**What you will do:**
Copy out the whole television review "The Week in Review" below word for word, with nothing changed.
═══ Reading passage ═══
Monday, Nov. 07, 1955
The Week in Review
The U.S. and Soviet Russia are racing to launch the first rocket missile into interplanetary space. But if the statesmen paid more attention to television, they would realize that space adventures are strictly for the birds. Even durable Captain Video has been downgraded to a supporting role in a local show called Wonderama, where he shares billing with a drawing teacher and a cooking instructor. The only planetary wanderer left on the network air is CBS's Captain Midnight, who last week, in the fashion of spacemen everywhere, was locked in combat with the inevitable mad scientist.
This season, animals are all the rage. Alice in Wonderland's sizable audience may have been more fascinated by such strange creatures as the Gryphon, Mock Turtle, March Hare and Cheshire Cat than by such stars as Eva Le Gallienne, Elsa Lanchester, Martyn Green and Gilliam Barber. On one hour of ABC's Mickey Mouse Club last week, moppets saw a succession of wild hares, lemurs, hamsters, pythons, lions, leopards, pumas and sharks. At the same moment, NBC's rival Pinky Lee Show was knee-deep in lions. Lassie and Rin Tin Tin are dedicated to proving that a dog is a boy's best friend. CBS's Champion is about Gene Autry's horse, rather than Gene Autry. The newest kid show, Captain Kangaroo, is crowded with baby chicks, baby squirrels, lambkins, goats and assorted birds. And Kangaroo's Bob Keeshan promises bigger and better quadrupeds as soon as his show is moved to a studio equipped with a large elevator: "Now we're limited to those that can walk--or be carried--upstairs." The animal take-over has been so complete that the new programs employing mostly humans have been tooled to appeal more to adults than children. NBC's Frontier, ABC's Life and Legend of Wyatt Earp and CBS's Adventures of Robin Hood all stiffly announce that, while children are welcome, what they are really seeking is a grown-up audience. As for Hopalong Cassidy, the vanquished king of an earlier TV era, his noble-minded triumphs can now be glimpsed only on local shows. Says one adolescent firmly: "We've seen all his shows five or six times already. That's enough."
═══ Listed records ═══
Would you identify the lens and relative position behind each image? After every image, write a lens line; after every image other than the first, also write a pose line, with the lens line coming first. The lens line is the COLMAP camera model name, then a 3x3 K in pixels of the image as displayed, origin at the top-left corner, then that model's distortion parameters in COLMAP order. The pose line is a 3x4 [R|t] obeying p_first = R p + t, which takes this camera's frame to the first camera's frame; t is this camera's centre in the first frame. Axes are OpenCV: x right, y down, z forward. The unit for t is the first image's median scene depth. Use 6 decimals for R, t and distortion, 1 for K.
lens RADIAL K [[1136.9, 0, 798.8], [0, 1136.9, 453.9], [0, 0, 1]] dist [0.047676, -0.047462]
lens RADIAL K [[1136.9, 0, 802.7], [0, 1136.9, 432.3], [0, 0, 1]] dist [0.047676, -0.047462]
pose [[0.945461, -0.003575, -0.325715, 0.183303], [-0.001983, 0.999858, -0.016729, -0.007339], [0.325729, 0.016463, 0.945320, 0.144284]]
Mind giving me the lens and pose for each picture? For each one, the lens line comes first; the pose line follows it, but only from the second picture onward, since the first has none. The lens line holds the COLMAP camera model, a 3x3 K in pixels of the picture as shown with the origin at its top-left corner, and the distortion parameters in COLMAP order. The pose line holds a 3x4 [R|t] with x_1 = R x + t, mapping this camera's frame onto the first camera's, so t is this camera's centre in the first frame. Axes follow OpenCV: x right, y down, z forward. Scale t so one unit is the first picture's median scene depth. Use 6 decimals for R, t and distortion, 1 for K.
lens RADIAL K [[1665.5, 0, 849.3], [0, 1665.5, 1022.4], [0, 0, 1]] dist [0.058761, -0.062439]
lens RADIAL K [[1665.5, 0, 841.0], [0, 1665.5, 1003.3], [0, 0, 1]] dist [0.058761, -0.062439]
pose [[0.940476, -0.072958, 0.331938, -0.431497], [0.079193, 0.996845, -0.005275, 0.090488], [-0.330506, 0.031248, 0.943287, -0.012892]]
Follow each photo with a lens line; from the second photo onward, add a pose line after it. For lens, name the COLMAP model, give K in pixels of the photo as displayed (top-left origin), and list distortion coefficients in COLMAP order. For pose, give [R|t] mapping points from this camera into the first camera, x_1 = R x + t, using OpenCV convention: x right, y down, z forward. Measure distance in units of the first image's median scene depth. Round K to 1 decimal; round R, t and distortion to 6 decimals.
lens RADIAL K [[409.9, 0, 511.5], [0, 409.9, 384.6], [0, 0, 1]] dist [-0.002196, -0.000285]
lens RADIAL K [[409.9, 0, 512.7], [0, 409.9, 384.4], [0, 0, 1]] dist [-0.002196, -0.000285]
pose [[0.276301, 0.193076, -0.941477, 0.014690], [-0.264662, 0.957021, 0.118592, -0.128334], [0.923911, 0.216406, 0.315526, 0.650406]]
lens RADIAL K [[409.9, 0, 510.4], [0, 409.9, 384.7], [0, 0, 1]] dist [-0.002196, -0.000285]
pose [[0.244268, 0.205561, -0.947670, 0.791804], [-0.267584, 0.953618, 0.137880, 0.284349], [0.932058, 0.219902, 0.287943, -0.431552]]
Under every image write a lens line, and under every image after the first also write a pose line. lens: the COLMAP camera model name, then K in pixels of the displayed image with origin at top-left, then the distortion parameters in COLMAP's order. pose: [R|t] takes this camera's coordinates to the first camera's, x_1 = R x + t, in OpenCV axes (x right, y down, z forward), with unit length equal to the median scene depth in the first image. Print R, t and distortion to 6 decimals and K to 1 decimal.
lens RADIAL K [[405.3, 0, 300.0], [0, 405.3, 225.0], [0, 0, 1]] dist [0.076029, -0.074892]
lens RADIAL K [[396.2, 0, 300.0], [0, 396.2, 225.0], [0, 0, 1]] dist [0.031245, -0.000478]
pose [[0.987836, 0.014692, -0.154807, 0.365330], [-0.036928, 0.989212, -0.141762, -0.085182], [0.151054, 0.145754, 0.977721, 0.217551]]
═══
**Output for this task:**
Monday, Nov. 07, 1955
The Week in Review
The U.S. and Soviet Russia are racing to launch the first rocket missile into interplanetary space. But if the statesmen paid more attention to television, they would realize that space adventures are strictly for the birds. Even durable Captain Video has been downgraded to a supporting role in a local show called Wonderama, where he shares billing with a drawing teacher and a cooking instructor. The only planetary wanderer left on the network air is CBS's Captain Midnight, who last week, in the fashion of spacemen everywhere, was locked in combat with the inevitable mad scientist.
This season, animals are all the rage. Alice in Wonderland's sizable audience may have been more fascinated by such strange creatures as the Gryphon, Mock Turtle, March Hare and Cheshire Cat than by such stars as Eva Le Gallienne, Elsa Lanchester, Martyn Green and Gilliam Barber. On one hour of ABC's Mickey Mouse Club last week, moppets saw a succession of wild hares, lemurs, hamsters, pythons, lions, leopards, pumas and sharks. At the same moment, NBC's rival Pinky Lee Show was knee-deep in lions. Lassie and Rin Tin Tin are dedicated to proving that a dog is a boy's best friend. CBS's Champion is about Gene Autry's horse, rather than Gene Autry. The newest kid show, Captain Kangaroo, is crowded with baby chicks, baby squirrels, lambkins, goats and assorted birds. And Kangaroo's Bob Keeshan promises bigger and better quadrupeds as soon as his show is moved to a studio equipped with a large elevator: "Now we're limited to those that can walk--or be carried--upstairs." The animal take-over has been so complete that the new programs employing mostly humans have been tooled to appeal more to adults than children. NBC's Frontier, ABC's Life and Legend of Wyatt Earp and CBS's Adventures of Robin Hood all stiffly announce that, while children are welcome, what they are really seeking is a grown-up audience. As for Hopalong Cassidy, the vanquished king of an earlier TV era, his noble-minded triumphs can now be glimpsed only on local shows. Says one adolescent firmly: "We've seen all his shows five or six times already. That's enough."